* _Passage provided_:
[Start of section]
Can you remember the last time you wore a mask in a shop? Had to have your temperature checked before entering a facility of any kind? Were urged by a Government minister to help ‘stop the spread’ of Covid?
It’s taken a while, but much of the world seems to have caught up with us lockdown sceptics, at least insofar as people have realised that Covid is here to stay, that ‘stopping the spread’ in the long run is impossible, and ultimately that getting rid of what one might call the Covid paraphernalia – masks, social-distancing markers, perspex screens, etc. – is really just like ripping off a plaster. It might hurt for a moment, but once it’s done, it’s done, and the whole sordid business can then finally be forgotten.
Well, in Japan, at the dawn of 2023, they are still only tentatively picking away at the very corner of that plaster. Almost everywhere you go, almost everyone still wears a mask. You still have to have your temperature checked to enter a local council office, a police station, or even that holiest-of-holies, a karaoke parlour. Perspex screens are all over the place, even between the tables in restaurants, because of course the only time most people take off their masks when out and about is while eating. The daily news still features charts showing the numbers of infections and vaccinations including for the latest booster (millions of people are already on their 5th shot at the time of writing). And politicians still appear on the TV routinely to urge everybody to do their bit in fighting Covid, stopping the spread, keeping us all safe, and so on and so forth – you remember the drill. The Japanese have now been doing this for almost three years, with absolutely no end in sight. The ‘new normal’ never really caught on in Britain; in Japan, on the other hand, it appears to have well and truly taken root. What explains this bizarre phenomenon?
[End of section]
* _Supplied records_:
[Start of section]
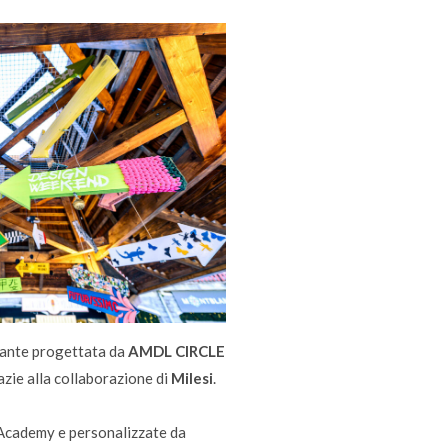
nerante progettata da
AMDL CIRCLE
azie alla collaborazione di
Milesi
.
d Academy e personalizzate da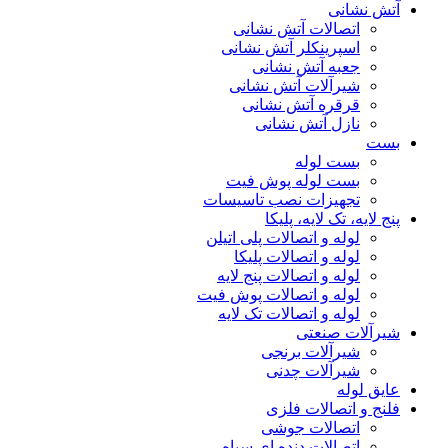
آتش نشانی
اتصالات آتش نشانی
اسپرینکلر آتش نشانی
جعبه آتش نشانی
شیرآلات آتش نشانی
قرقره آتش نشانی
نازل آتش نشانی
بست
بست لوله
بست لوله پوش فیت
تجهیزات نصب تاسیسات
پنج لایه، تک لایه، پلیکا
لوله و اتصالات پلی اتیلن
لوله و اتصالات پلیکا
لوله و اتصالات پنج لایه
لوله و اتصالات پوش فیت
لوله و اتصالات تک لایه
شیرآلات صنعتی
شیرآلات برنجی
شیرآلات چدنی
عایق لوله
فلنج و اتصالات فلزی
اتصالات جوشی
اتصالات دنده ای سیاه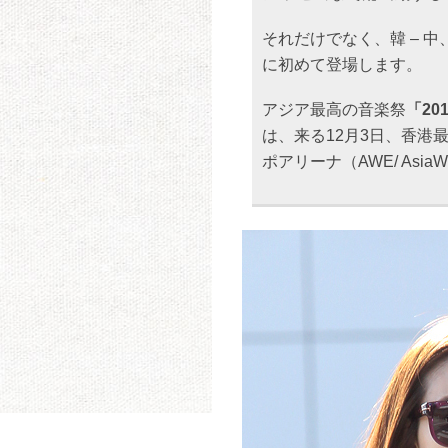
それだけでなく、韓 – 
に初めて登場します。
アジア最高の音楽祭
「201
は、来る12月3日、香港
ポアリーナ（AWE/ AsiaW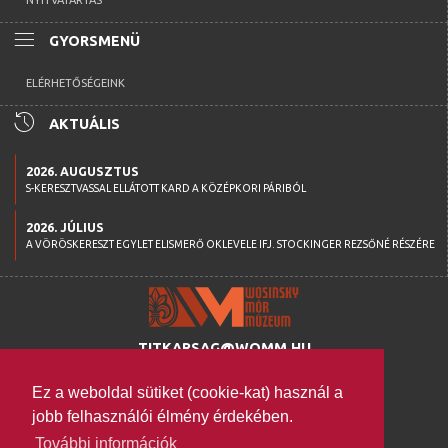
NYITVATARTÁS
menu
GYORSMENÜ
ELÉRHETŐSÉGEINK
history
AKTUÁLIS
2026. AUGUSZTUS
S-KERESZTVASSAL ELLÁTOTT KARD A KÖZÉPKORI PÁRIBÓL
2026. JÚLIUS
A VÖRÖSKERESZT EGYLET ELISMERŐ OKLEVELE IFJ. STOCKINGER REZSŐNÉ RÉSZÉRE
TITKARSAG@WOMM.HU
+36 74 316 222
Ez a weboldal sütiket (cookie-kat) használ a
H-7100 SZEKSZÁRD,
jobb felhasználói élmény érdekében.
SZENT ISTVÁN TÉR 26.
További információk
[End of section]
* _Work request 1_:
Answer these questions from the passage on Covid measures in Japan, marking each answer (a), (b) or (c):
(a) What three pieces of Covid paraphernalia does the passage list?
(b) Which shot are millions of people in Japan already on at the time of writing?
(c) For how long have the Japanese been following these measures?
* _Work request 2_:
Decide whether each statement agrees with the passage on Covid measures in Japan. Answer yes or no, quoting the words of the passage that decide it.
(a) Most people in Japan take off their masks when out and about only while eating.
(b) The "new normal" took firm hold in Britain.
(c) In Japan, people still need a temperature check to enter a police station.
* _Work request 3_: List every place in Japan where, according to the passage on Covid measures, you still need a temperature check to enter.

* _Output 1_:
(a) Masks, social-distancing markers and perspex screens.
(b) Their 5th shot.
(c) Almost three years.

* _Output 2_:
(a) Yes: "the only time most people take off their masks when out and about is while eating"
(b) No: "The ‘new normal’ never really caught on in Britain"
(c) Yes: "You still have to have your temperature checked to enter a local council office, a police station, or even that holiest-of-holies, a karaoke parlour."

* _Output 3_: A local council office, a police station and a karaoke parlour.